Insulina como anabolizante pode matar
Embora indispensável no tratamento de diabetes, a insulina vem sendo usada de forma indevida por praticantes de musculação e fisiculturistas. O hormônio possui um efeito anabólico que ajuda no transporte de glicose para as células e favorece a síntese muscular. O problema é que o uso sem necessidade clínica e sem controle pode causar hipoglicemia severa.
A endocrinologista Andréa Fioretti alerta que o uso sem necessidade médica é muito perigoso. “A utilização com finalidade estética para ganho de massa e de performance é proibida”, ressalta.
Andréia explica que a insulina é um hormônio produzido no pâncreas que controla os níveis de glicose no sangue e faz o açúcar entrar na célula. “Assim, ou esse açúcar é usado na atividade física ou é depositado como glicogênio e impede a degradação da proteína.
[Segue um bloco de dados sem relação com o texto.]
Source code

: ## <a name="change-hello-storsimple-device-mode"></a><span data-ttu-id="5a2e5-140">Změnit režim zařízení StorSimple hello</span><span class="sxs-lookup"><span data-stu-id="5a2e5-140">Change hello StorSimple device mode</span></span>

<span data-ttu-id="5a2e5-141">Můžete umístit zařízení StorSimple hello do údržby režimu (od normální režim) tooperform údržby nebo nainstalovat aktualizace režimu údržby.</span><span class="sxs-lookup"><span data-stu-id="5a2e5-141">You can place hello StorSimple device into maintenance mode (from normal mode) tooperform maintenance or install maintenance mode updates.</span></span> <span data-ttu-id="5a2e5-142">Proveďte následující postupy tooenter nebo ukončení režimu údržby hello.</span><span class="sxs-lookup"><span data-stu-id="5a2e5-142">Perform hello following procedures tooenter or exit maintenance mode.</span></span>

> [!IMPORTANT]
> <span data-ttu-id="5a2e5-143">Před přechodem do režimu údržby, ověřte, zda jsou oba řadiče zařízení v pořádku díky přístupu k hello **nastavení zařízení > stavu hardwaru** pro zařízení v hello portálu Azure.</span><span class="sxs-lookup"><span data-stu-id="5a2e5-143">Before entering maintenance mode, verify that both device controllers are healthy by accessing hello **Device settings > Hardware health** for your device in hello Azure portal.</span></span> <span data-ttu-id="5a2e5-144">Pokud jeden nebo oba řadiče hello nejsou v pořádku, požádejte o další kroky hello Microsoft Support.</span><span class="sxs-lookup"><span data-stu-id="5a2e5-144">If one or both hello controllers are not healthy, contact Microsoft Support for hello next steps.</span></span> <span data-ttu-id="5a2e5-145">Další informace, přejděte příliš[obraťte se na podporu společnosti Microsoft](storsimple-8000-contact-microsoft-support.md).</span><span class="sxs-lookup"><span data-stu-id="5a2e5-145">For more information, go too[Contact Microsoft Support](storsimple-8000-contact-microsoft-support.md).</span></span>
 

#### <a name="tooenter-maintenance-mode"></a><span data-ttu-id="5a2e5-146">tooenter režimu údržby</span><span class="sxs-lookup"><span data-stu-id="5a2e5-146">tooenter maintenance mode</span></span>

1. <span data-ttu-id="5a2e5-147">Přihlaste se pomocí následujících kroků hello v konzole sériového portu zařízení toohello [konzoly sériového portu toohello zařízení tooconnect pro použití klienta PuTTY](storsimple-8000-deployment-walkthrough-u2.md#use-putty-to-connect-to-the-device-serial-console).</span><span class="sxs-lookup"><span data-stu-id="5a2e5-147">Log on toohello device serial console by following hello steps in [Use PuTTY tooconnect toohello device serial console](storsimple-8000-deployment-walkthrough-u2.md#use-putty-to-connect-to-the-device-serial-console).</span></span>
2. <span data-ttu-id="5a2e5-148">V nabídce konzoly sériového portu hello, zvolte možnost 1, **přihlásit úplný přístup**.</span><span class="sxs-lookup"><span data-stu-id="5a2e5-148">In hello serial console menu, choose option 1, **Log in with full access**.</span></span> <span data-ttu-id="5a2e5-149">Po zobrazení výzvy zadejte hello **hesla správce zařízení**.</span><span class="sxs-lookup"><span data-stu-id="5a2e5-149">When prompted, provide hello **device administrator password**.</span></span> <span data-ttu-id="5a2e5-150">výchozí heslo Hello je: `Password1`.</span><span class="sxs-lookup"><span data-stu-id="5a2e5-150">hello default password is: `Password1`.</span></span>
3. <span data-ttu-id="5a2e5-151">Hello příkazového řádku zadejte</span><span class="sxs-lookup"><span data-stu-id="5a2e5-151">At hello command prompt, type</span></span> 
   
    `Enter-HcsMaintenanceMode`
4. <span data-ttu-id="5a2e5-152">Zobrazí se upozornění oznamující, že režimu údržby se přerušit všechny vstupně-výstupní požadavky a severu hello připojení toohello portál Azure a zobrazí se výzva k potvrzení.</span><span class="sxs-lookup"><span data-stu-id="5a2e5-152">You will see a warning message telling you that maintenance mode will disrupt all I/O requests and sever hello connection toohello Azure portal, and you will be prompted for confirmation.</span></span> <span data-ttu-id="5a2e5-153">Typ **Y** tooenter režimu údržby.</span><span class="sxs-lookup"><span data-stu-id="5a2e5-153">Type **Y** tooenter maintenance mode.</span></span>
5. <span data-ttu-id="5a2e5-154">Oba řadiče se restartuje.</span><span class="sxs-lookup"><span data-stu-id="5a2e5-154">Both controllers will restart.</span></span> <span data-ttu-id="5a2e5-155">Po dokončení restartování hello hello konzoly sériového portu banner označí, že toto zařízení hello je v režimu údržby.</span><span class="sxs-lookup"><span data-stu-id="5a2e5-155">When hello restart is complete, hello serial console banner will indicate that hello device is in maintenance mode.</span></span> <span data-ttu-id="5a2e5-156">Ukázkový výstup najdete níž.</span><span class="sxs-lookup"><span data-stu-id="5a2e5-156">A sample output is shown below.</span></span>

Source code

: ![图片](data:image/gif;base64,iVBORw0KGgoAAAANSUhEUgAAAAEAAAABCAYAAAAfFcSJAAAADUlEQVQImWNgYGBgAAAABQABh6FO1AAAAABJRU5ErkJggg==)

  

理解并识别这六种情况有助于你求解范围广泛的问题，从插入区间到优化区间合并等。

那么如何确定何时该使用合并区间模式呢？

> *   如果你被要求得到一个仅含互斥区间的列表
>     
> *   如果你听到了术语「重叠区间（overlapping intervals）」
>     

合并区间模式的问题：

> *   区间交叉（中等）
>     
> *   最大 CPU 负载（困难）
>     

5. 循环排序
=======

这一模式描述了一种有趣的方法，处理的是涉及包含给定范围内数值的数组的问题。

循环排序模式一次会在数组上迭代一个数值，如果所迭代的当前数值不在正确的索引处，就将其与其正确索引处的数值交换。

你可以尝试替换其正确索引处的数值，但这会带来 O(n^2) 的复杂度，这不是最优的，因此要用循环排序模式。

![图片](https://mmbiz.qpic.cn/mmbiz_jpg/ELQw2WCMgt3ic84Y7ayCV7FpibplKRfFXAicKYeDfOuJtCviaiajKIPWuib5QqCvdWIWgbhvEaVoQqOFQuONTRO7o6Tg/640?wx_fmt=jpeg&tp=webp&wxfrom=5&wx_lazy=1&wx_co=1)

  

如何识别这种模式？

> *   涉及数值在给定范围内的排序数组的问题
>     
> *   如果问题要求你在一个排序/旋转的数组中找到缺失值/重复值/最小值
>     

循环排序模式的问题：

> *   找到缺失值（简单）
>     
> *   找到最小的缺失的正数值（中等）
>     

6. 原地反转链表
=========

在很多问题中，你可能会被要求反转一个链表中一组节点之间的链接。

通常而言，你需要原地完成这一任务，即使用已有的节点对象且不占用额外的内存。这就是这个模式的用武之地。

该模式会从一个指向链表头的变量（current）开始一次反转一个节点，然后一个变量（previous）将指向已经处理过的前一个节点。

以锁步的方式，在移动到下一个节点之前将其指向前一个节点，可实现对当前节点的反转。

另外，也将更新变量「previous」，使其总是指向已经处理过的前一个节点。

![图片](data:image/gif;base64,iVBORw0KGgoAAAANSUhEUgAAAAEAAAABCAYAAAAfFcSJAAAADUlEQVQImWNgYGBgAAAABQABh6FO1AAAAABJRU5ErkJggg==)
Então a proteína passa a ser usada não como fonte de energia, mas como produtora da síntese muscular”.
A endocrinologista Maria Amélia Julião associa o hormônio a uma “chave”. “Se uma pessoa que não tem diabetes toma insulina, ela coloca 'chaves' demais no organismo. Todo o açúcar do sangue entra de uma vez só nas células, deixando o cérebro e o resto do corpo sem combustível para funcionar”.
O principal risco é a hipoglicemia, quadro em que os níveis de açúcar no sangue caem rapidamente. “Na hipoglicemia leve, moderada ou nível 1, o corpo avisa que o açúcar caiu. A pessoa sente tontura, tremores, suor frio, batedeira no coração, fome excessiva e fraqueza. Na hipoglicemia severa ou nível 2 o cérebro começa a 'desligar' por falta de energia”.
A endocrinologista Gisele Dazzi, da Rede Meridional, explica que o organismo pode não conseguir reagir à queda brusca da glicose. “As pessoas podem ir a óbito se não houver tratamento emergencial”.